• [Requirement]: All the lines below should appear again unchanged, though their pictures should not.

[Bounding boxes with keypoints]
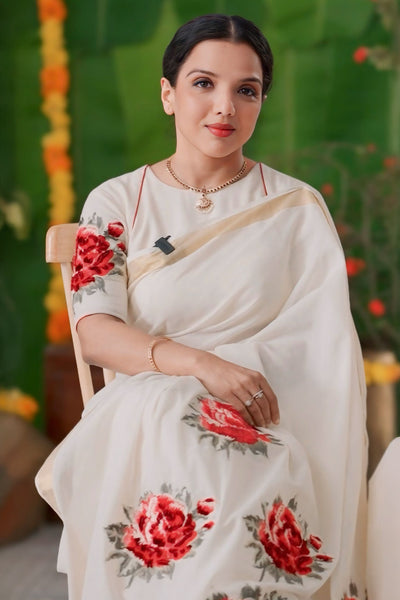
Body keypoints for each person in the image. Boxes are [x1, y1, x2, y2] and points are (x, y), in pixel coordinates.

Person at [36, 14, 367, 600]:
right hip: (148, 414)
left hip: (266, 417)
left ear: (261, 102)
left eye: (247, 90)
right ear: (168, 94)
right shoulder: (115, 201)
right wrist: (201, 367)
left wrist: (235, 389)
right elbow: (95, 333)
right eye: (203, 84)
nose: (225, 107)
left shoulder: (295, 207)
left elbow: (324, 350)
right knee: (177, 422)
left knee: (228, 454)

• [Exercise solution]:
Body keypoints for each person in the image. Boxes are [x1, y1, x2, y2] and points are (x, y), in pixel coordinates.

Person at [36, 14, 367, 600]:
right hip: (148, 414)
left hip: (266, 417)
left ear: (261, 102)
left eye: (247, 90)
right ear: (168, 94)
right shoulder: (115, 201)
right wrist: (201, 367)
left wrist: (235, 389)
right elbow: (95, 333)
right eye: (203, 84)
nose: (225, 107)
left shoulder: (295, 207)
left elbow: (324, 350)
right knee: (177, 422)
left knee: (228, 454)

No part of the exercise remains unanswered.